Übungstext:

Auch diesem Film könnte man das Prädikat „nach einer wahren Geschichte“ voranstellen. Doch da die im Film beschriebenen Ereignisse bereit fast 2 Jahrtausende zurückliegen, hat man darauf verzichtet. Doch auch wenn sich Regisseur und Co-Autor Robert Schwentke in der Inszenierung einige Freiheiten nimmt, bleibt er den wesentlichen Ereignissen im Leben des im Jahre 65 unfreiwillig verstorbenen, römischen Philosophen, Politiker und Geschäftsmann Lucius Seneca treu.
Doch die historischen Gegebenheiten sind hier nur am Rande erwähnenswert – Seneca, der seinerzeit reichste Mann im römischen Imperium unterrichtet den späteren Kaiser Nero und verhilft ihm als Strippenzieher zum Kaiserthron – woraufhin der bösartige Schwachmat Nero sowohl seine Mutter wie auch Seneca, die beiden maßgeblich für seinen Aufstieg verantwortlichen Personen, ermorden lässt. In diesem Historiendramea geht es vielmehr um philosophische Fragen von Macht und ihrem Missbrauch. Vorgetragen in einer klassischen Theateatersprache von Tom Xander (Nero) und John Malkovich (Seneca). Beides große Theaterschauspieler, und vor allem Malkovich trägt den Film über weite Strecken fast alleine durch seine Präsenz und Sprachgewalt.Doch auch in den Nebenrollen ist der Film hochkarätig besetzt – etwa mit der fast 80-jährigen Geraldine Chaplin. Für die Kamera zeichnete Benoît Debie verantwortlich, welcher fast alle Filme von Gaspar Noé fotografierte, aber auch schon mit Harmony Korine oder Wim Wenders arbeitete. Und für das im Film von Seneca organisierte Theaterspektakel holte sich Schwendke Ersan Mondtag zur Unterstützung.
Somit ist mit Seneca ein modernes, höchst theatralisches Historiendrama entstanden, welches seine Wurzeln im Theater offen vorzeigt und gleichzeitig sich aller Mittel des Kinos bedient.

Datensätze
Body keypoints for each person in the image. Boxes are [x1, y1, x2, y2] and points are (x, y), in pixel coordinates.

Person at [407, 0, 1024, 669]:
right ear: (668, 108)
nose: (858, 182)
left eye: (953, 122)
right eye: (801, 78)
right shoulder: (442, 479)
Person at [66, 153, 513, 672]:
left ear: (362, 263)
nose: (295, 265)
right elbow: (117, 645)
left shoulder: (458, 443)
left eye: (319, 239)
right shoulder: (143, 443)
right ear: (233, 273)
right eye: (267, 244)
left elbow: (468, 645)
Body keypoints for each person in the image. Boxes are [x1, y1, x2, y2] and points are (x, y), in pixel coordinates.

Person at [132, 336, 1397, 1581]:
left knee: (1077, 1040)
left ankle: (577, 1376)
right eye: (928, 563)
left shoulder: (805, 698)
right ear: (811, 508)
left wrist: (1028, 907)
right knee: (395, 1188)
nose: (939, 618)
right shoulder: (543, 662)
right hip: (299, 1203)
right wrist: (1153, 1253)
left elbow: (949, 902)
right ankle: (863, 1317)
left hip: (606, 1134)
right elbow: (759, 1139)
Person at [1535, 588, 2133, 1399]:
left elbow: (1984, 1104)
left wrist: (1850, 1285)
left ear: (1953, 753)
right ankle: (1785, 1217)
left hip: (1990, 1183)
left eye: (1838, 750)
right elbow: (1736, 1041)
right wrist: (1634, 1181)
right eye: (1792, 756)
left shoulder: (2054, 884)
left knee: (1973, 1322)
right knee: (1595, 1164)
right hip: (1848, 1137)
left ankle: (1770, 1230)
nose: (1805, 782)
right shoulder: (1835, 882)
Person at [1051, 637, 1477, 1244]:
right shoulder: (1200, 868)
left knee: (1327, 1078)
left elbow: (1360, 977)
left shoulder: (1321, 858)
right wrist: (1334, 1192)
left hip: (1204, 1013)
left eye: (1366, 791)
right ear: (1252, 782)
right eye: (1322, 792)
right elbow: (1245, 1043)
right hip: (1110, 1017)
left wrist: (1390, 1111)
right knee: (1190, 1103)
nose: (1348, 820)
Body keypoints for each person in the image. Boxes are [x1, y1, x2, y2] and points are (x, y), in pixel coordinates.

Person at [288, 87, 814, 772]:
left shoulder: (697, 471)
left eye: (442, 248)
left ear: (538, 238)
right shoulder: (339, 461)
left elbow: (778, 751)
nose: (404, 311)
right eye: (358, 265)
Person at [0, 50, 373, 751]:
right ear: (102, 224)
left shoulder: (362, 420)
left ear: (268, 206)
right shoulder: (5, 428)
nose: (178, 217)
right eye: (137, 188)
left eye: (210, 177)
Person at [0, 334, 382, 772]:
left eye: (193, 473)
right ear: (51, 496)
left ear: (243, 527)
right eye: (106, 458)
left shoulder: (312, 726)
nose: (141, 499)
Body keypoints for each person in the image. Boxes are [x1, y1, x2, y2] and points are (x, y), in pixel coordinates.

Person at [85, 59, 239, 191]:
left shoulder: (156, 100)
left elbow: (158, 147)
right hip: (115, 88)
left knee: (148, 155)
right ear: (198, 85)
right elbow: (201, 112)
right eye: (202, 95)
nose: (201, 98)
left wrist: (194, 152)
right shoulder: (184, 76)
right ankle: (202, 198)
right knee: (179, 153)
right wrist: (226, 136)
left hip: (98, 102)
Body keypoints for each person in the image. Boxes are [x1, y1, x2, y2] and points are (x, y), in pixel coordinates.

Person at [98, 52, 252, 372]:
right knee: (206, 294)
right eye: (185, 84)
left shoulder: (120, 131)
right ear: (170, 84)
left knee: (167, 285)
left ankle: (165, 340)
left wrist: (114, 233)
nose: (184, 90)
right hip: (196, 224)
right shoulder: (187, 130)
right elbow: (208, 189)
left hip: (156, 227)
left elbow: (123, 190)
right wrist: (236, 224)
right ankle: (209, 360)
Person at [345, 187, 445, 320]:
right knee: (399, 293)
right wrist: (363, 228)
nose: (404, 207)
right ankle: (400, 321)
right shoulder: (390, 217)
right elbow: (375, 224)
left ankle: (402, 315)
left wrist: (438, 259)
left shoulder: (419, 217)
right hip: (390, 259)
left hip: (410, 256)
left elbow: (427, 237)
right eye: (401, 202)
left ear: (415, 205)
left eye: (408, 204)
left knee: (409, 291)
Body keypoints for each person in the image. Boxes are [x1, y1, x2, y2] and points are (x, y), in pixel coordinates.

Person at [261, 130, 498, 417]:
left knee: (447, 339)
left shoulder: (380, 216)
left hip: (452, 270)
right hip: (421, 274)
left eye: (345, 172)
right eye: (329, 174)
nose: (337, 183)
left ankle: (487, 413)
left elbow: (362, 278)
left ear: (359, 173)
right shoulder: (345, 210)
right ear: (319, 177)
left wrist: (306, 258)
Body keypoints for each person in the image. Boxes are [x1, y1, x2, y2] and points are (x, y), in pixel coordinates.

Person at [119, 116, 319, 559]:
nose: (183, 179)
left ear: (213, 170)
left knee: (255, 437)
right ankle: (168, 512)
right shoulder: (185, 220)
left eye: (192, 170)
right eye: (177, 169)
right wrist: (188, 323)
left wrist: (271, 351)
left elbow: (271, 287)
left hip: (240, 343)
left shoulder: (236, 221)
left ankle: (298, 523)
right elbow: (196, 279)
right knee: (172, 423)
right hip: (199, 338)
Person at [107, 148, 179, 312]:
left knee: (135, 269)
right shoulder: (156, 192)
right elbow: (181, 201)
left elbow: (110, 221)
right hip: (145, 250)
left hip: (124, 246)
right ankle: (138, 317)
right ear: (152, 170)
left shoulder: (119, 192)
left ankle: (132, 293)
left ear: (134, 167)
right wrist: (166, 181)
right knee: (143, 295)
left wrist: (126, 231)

Aufgaben:
A: Gib bitte aus dem Übungstext den Abschnitt von „Auch diesem Film“ bis „Lucius Seneca treu.“ wortgetreu zurück.
B: Prüfe am Übungstext, ob diese Aussagen stimmen: (i) Seneca starb im Jahr 65. (ii) Benoît Debie hat fast alle Filme von Wim Wenders fotografiert. (iii) Tom Xander spielt Seneca. Antworte jeweils mit Ja oder Nein und zitiere wörtlich die entscheidenden Worte.
Die Einträge stammen aus einer anderen Quelle.

Lösungen:
A:
Auch diesem Film könnte man das Prädikat „nach einer wahren Geschichte“ voranstellen. Doch da die im Film beschriebenen Ereignisse bereit fast 2 Jahrtausende zurückliegen, hat man darauf verzichtet. Doch auch wenn sich Regisseur und Co-Autor Robert Schwentke in der Inszenierung einige Freiheiten nimmt, bleibt er den wesentlichen Ereignissen im Leben des im Jahre 65 unfreiwillig verstorbenen, römischen Philosophen, Politiker und Geschäftsmann Lucius Seneca treu.

B:
(i) Ja – „des im Jahre 65 unfreiwillig verstorbenen, römischen Philosophen, Politiker und Geschäftsmann Lucius Seneca“
(ii) Nein – „welcher fast alle Filme von Gaspar Noé fotografierte, aber auch schon mit Harmony Korine oder Wim Wenders arbeitete“
(iii) Nein – „von Tom Xander (Nero) und John Malkovich (Seneca)“